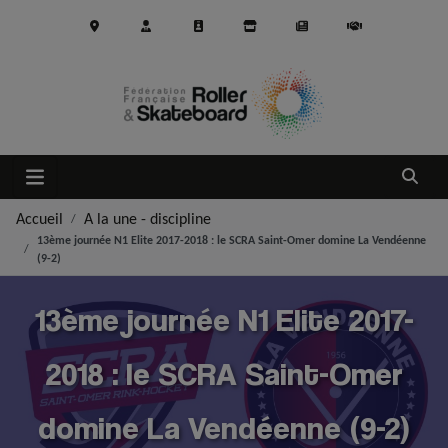
Aller au contenu principal
Ouvrir
Accueil
A la une - discipline
13ème journée N1 Elite 2017-2018 : le SCRA Saint-Omer domine La Vendéenne
(9-2)
13ème journée N1 Elite 2017-
2018 : le SCRA Saint-Omer
domine La Vendéenne (9-2)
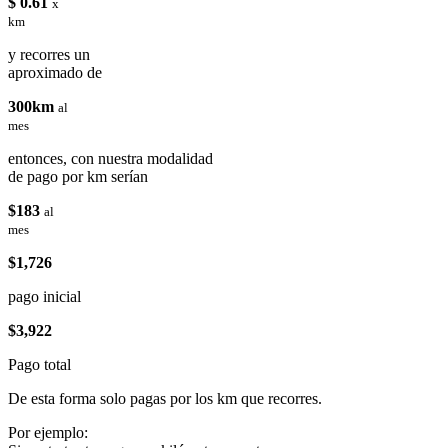
$ 0.61
x
km
y recorres un
aproximado de
300km
al
mes
entonces, con nuestra modalidad
de pago por km serían
$183
al
mes
$1,726
pago inicial
$3,922
Pago total
De esta forma solo pagas por los km que recorres.
Por ejemplo:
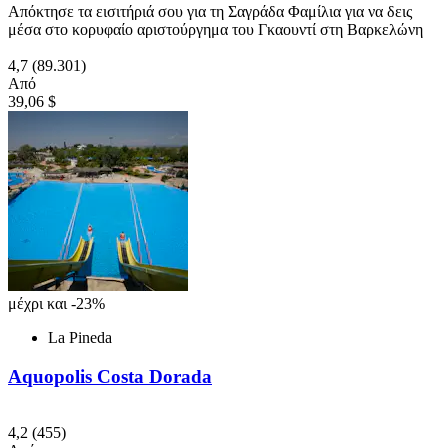
Απόκτησε τα εισιτήριά σου για τη Σαγράδα Φαμίλια για να δεις
μέσα στο κορυφαίο αριστούργημα του Γκαουντί στη Βαρκελώνη
4,7
(89.301)
Από
39,06 $
μέχρι και -23%
La Pineda
Aquopolis Costa Dorada
4,2
(455)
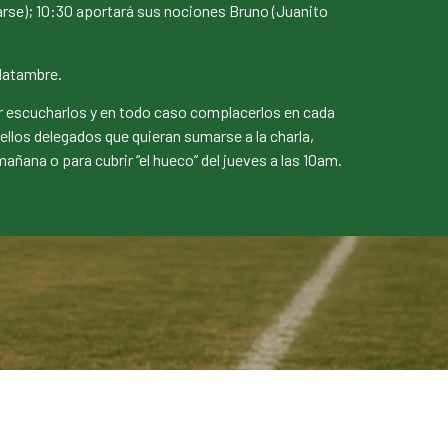
rse); 10:30 aportará sus nociones Bruno (Juanito
 Matambre.
r escucharlos y en todo caso complacerlos en cada
llos delegados que quieran sumarse a la charla,
mañana o para cubrir “el hueco” del jueves a las 10am.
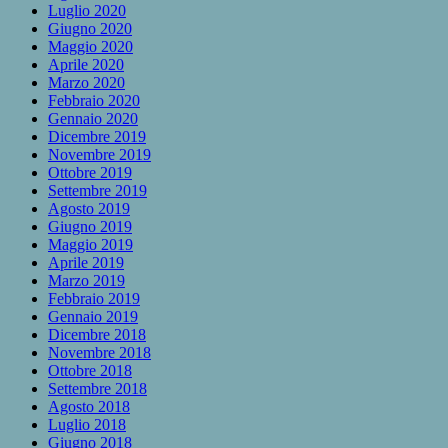
Luglio 2020
Giugno 2020
Maggio 2020
Aprile 2020
Marzo 2020
Febbraio 2020
Gennaio 2020
Dicembre 2019
Novembre 2019
Ottobre 2019
Settembre 2019
Agosto 2019
Giugno 2019
Maggio 2019
Aprile 2019
Marzo 2019
Febbraio 2019
Gennaio 2019
Dicembre 2018
Novembre 2018
Ottobre 2018
Settembre 2018
Agosto 2018
Luglio 2018
Giugno 2018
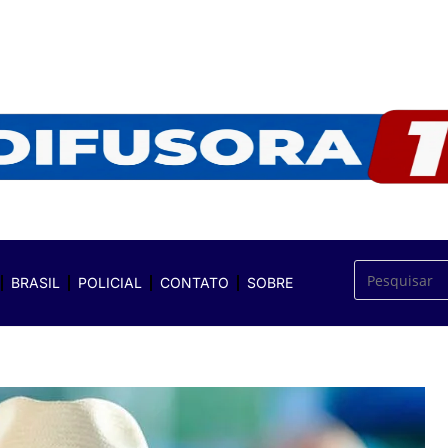
BRASIL
POLICIAL
CONTATO
SOBRE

● Exercise description:
Filter the entries above down to the lines that contain "Elite".

● Written solution:
13ème journée N1 Elite 2017-2018 : le SCRA Saint-Omer domine La Vendéenne
13ème journée N1 Elite 2017-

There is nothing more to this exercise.